*** PROVIDED MATERIAL Section Begins ***

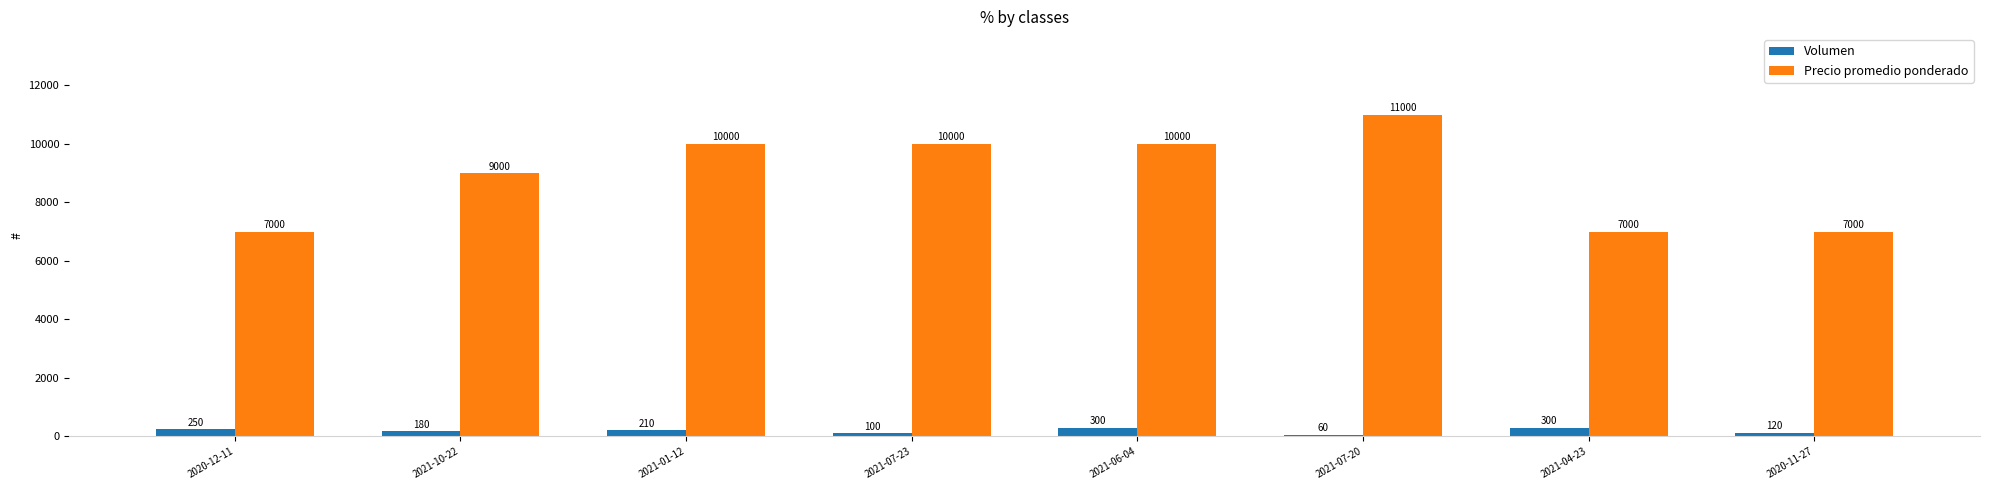

How many values in the Volumen series are below 210?

4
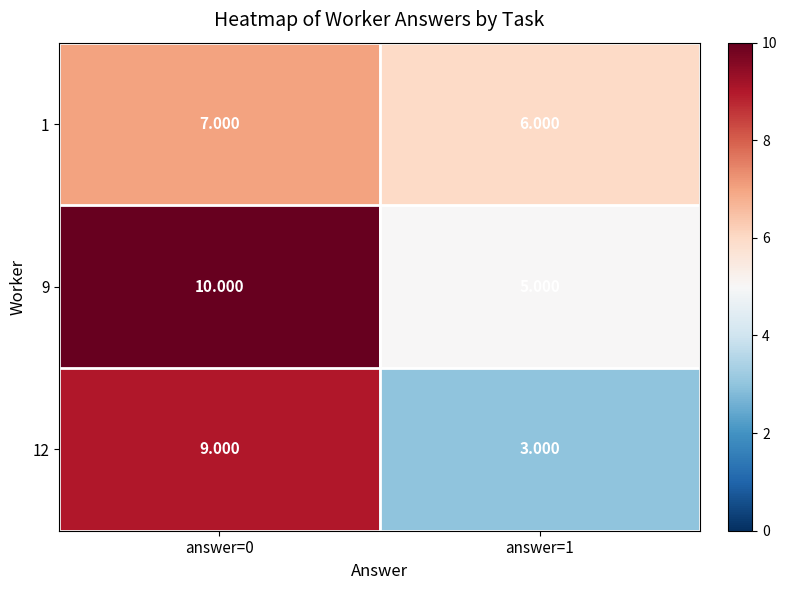

Is the value of 12 at answer=1 greater than the value of 9 at answer=1?

No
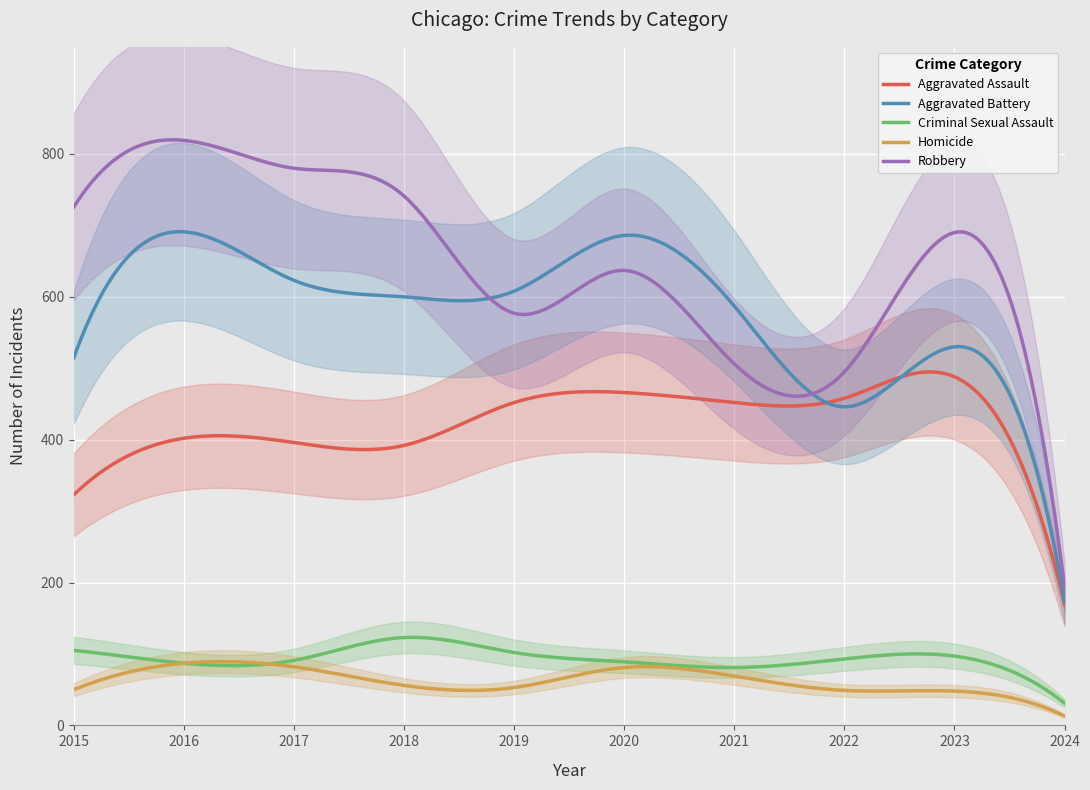

What is the sum of the Criminal Sexual Assault values at 2018 and 2019?

225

*** PROVIDED MATERIAL Section Ends ***

WORK ORDER: Reproduce the items above with each occurrence of "values" swapped for "data points", keeping everything else unchanged and omitting the pictures.

FINISHED TASK:
How many data points in the Volumen series are below 210?

4

Is the value of 12 at answer=1 greater than the value of 9 at answer=1?

No

What is the sum of the Criminal Sexual Assault data points at 2018 and 2019?

225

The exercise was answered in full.